Il faut faire attention à ces dix noms. On connaît les notes accordées par le jury et le «fair play» a été de mise. On est loin de la polémique de l’affaire Pogorelich, dont l’élimination en demi-finale en 1980 avait conduit Martha Argerich à protester et à démissionner du jury. On peut ou non être d’accord avec le jury sur quelques points, dans la mesure où les jurés et les critiques peuvent se tromper. Mais il faut insister sur le fait qu’il semble clair que le concours fut «fair play». Parmi ces dix grands pianistes, les six premiers ont obtenu des prix et les quatre autres ont mérité une mention d’honneur (cf. infra le palmarès).


Au cours de la séance finale du mercredi 21, après la cérémonie de remise des prix, cinq des «six» (en l’absence de Dmitry Shishkin) ont encore pu montrer leurs qualités en solo dans des pièces de Chopin et Seong-Jin Cho, le vainqueur, a joué encore une fois le Premier Concerto, avec la Philharmonie et Kaspszyk.

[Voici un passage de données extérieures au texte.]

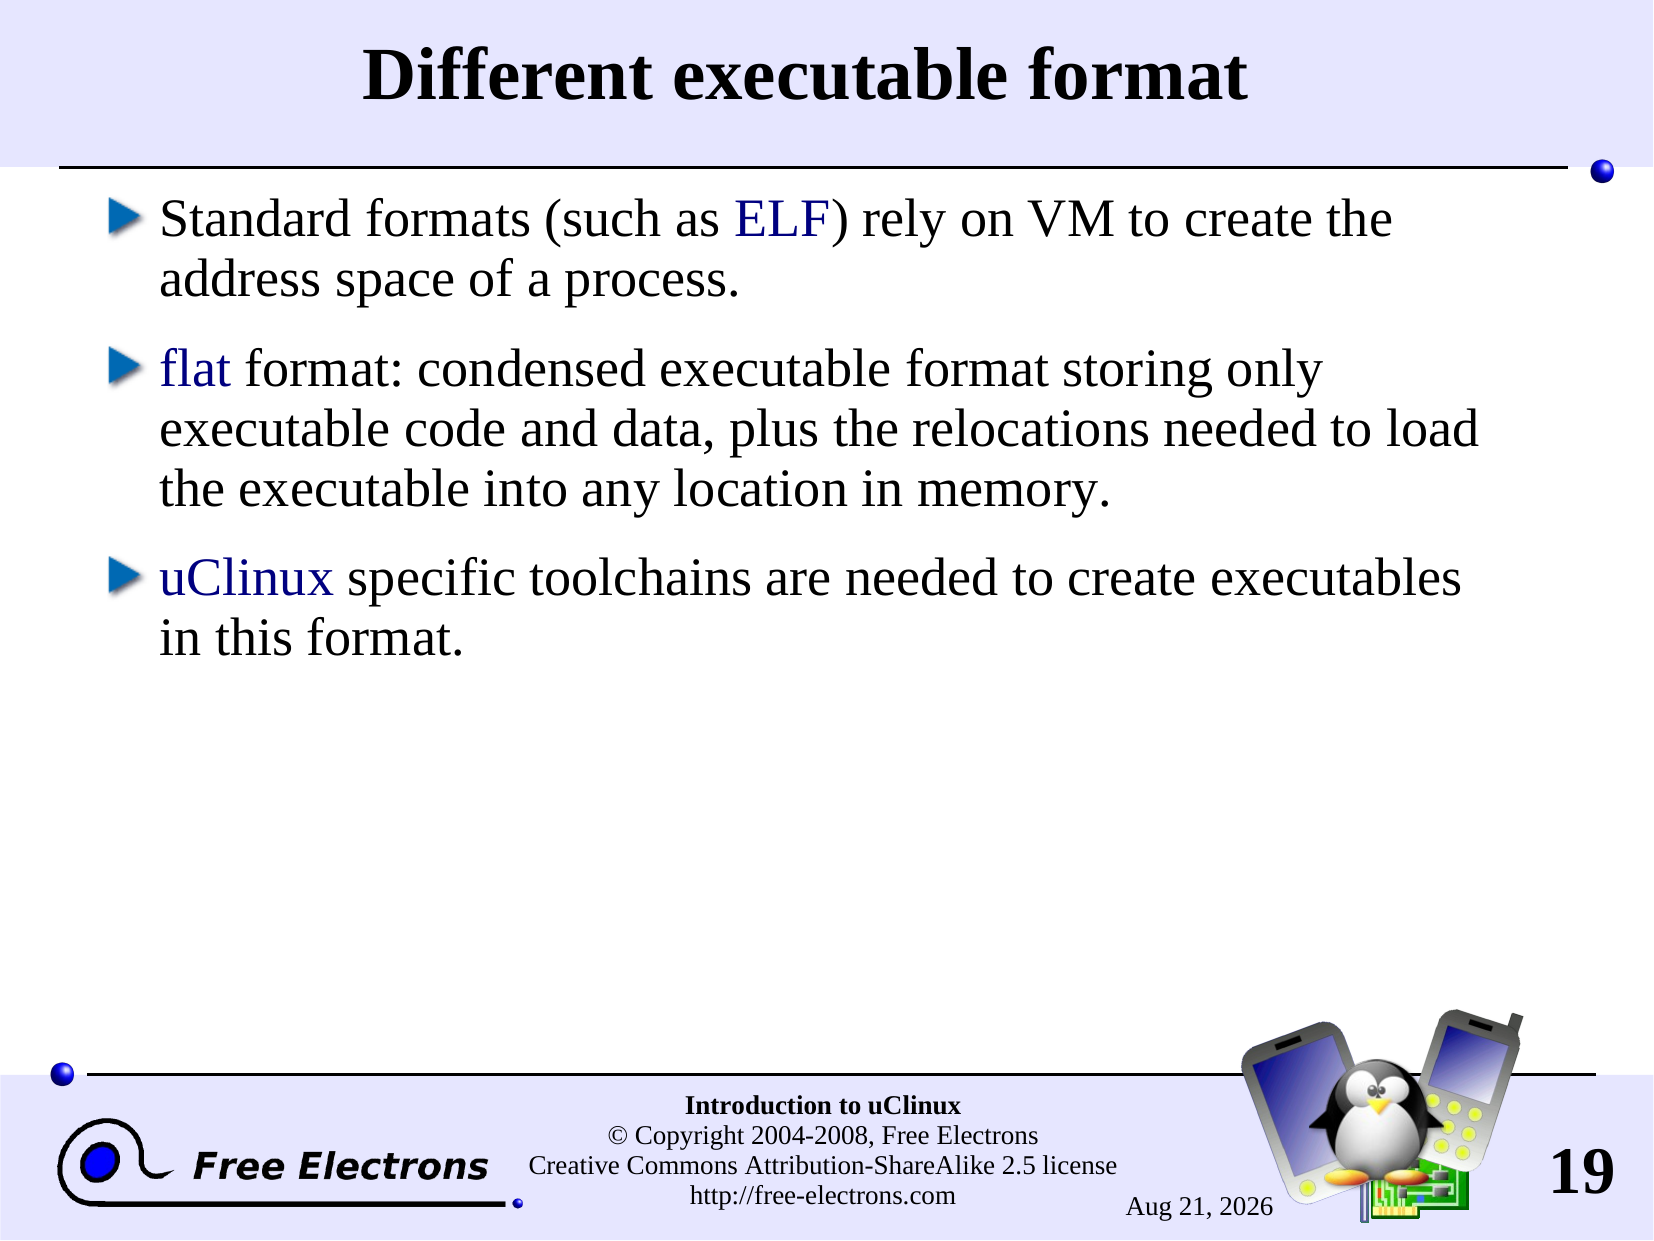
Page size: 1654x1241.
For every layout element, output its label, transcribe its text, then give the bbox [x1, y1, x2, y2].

picture [1225, 1002, 1538, 1241]
picture [50, 1107, 527, 1216]
list Standard formats (such as ELF) rely on VM to create the address space of a process. flat format: condensed executable format storing only executable code and data, plus the relocations needed to load the executable into any location in memory. uClinux specific toolchains are needed to create executables in this format. [88, 188, 1501, 1007]
title Different executable format [60, 25, 1551, 124]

Premier prix: Seong-Jin Cho (Corée du Sud)
Deuxième prix: Charles Richard-Hamelin (Canada)
Troisième prix: Kate Liu (Etats-Unis)
Quatrième prix: Eric Lu (Etats-Unis)
Cinquième prix: Yike (Tony) Yang (Canada)
Sixième prix: Dmitry Shishkin (Russie)
Mentions d’honneur: Aljosa Jurinic (Croatie), Aimi Kobayashi (Japon), Szymon Nehring (Pologne), Georgijs Osokins (Lettonie)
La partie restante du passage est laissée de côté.